Rosinger pointed out that education is not explicitly mentioned in the constitution as something that the federal government is responsible for. However, she stated that the federal government now has an established role in ensuring students have “access to excellent educational opportunities” regardless of their backgrounds. It also plays a clear role in ensuring civil rights in schools.
Despite the conservatives’ persistent efforts to dismantle it, the Department of Education is unlikely to disappear under Trump unless the filibuster is abolished.
To pass legislation in the United States Senate, 60 senators must vote for it, as senators can use the filibuster to delay a bill indefinitely. Republicans will have 53 senators in 2025, which is insufficient to overcome the filibuster threshold.
Hess said that some of the department’s programs, such as funding for low-income schools and students with disabilities, are widely supported by both parties.
If the department were abolished but its components were largely preserved, the programs could be transferred to other agencies and reverted to the structure that existed before Carter established the department.
“Whether one abolishes the department or doesn’t abolish the department is an interesting kind of symbolic debate, and it matters because it tells us what people think, but it doesn’t significantly change the federal role,” according to Hess. “What changes the federal role is whether these programs themselves get cut or changed, or whether the rules are rewritten.”

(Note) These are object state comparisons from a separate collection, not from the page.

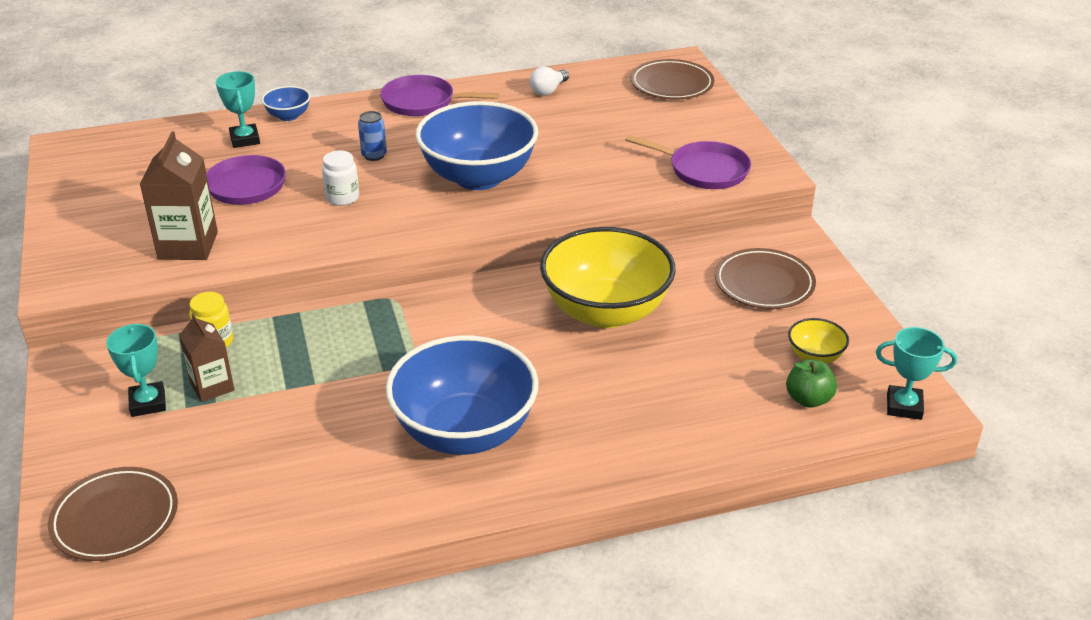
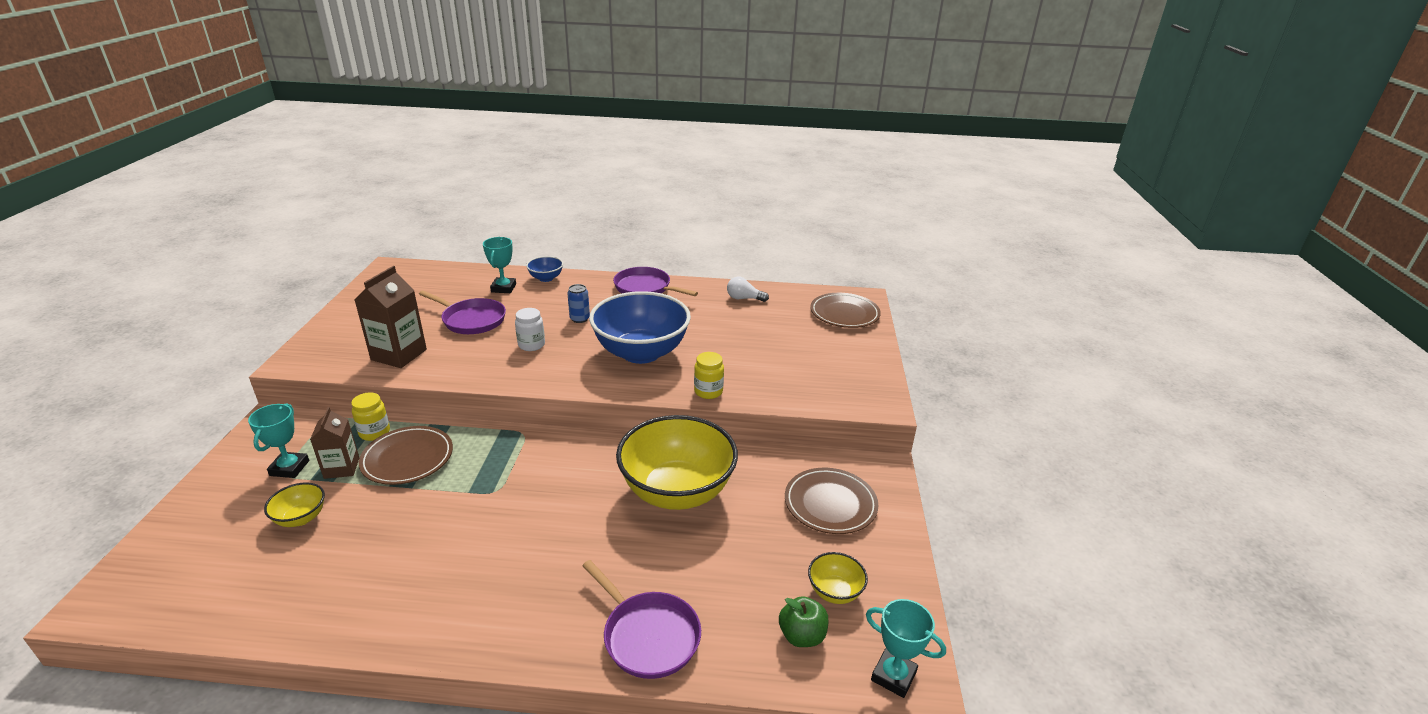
camera: 20 degrees right, 5 degrees down
brown plate [48,467,178,561] -> brown plate moved to [359,426,453,485]
blue bowl [386,335,539,455] -> none
white light bulb [530,66,569,96] -> white light bulb turned 45 degrees clockwise [727,277,769,302]
purple pan [625,135,751,189] -> purple pan moved to [582,560,701,679]
none -> yellow bowl [264,482,325,527]
none -> yellow jar [694,352,724,399]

Rosinger contends that if the department is closed and programs relocated, institutional knowledge about how these programs are administered will be lost. “It moves us away from a professional bureaucracy, a group of experts in education who are implementing policies that have to do with education,” she told me.

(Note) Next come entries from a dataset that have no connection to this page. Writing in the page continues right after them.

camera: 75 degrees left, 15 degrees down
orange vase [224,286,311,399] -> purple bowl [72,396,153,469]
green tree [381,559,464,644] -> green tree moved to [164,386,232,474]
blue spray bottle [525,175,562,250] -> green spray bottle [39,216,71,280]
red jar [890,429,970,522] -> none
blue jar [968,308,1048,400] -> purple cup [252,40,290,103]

Changes go beyond department itself
Instead of federal programs, Republicans propose giving states a lump sum of money in the form of a no-strings-attached block grant, Hess explained.
“Republicans would like to dramatically reduce the number of federal strings involved, and they would like to have a lot fewer bureaucrats,” according to him.

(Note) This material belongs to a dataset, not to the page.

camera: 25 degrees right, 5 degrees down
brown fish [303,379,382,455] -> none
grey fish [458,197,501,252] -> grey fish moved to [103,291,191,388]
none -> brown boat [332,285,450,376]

Block grants are frequently criticized for not going where the money is needed because there are few restrictions on their use, as well as for being a way to cut and then phase out funding because they do not meet the full need of what they are intended to fund.
Hess suggested that programs that do not directly fund students, such as those for teacher training, could be eliminated.
Higher education would also be impacted by any changes. Biden’s student loan repayment and forgiveness plans could be scrapped under Trump.
Policies aimed at promoting racial equity and eliminating gender discrimination are likely to be targeted by Republicans, who will seek to eliminate federal diversity, equity, and inclusion programs as well as policies that they perceive to promote LGBTQ+ ideology. For example, the Biden administration attempted to expand Title IX to include gender identity, which Trump is likely to reverse.
Project 2025 suggests several options for expanding vouchers and parental control over their children’s education.
Rosinger stated that the project’s proposed policies would cause the public to “lose trust in public education to be able to do the job that the federal, state, and local governments are supporting it to do, in order to justify further defunding public schools and colleges”.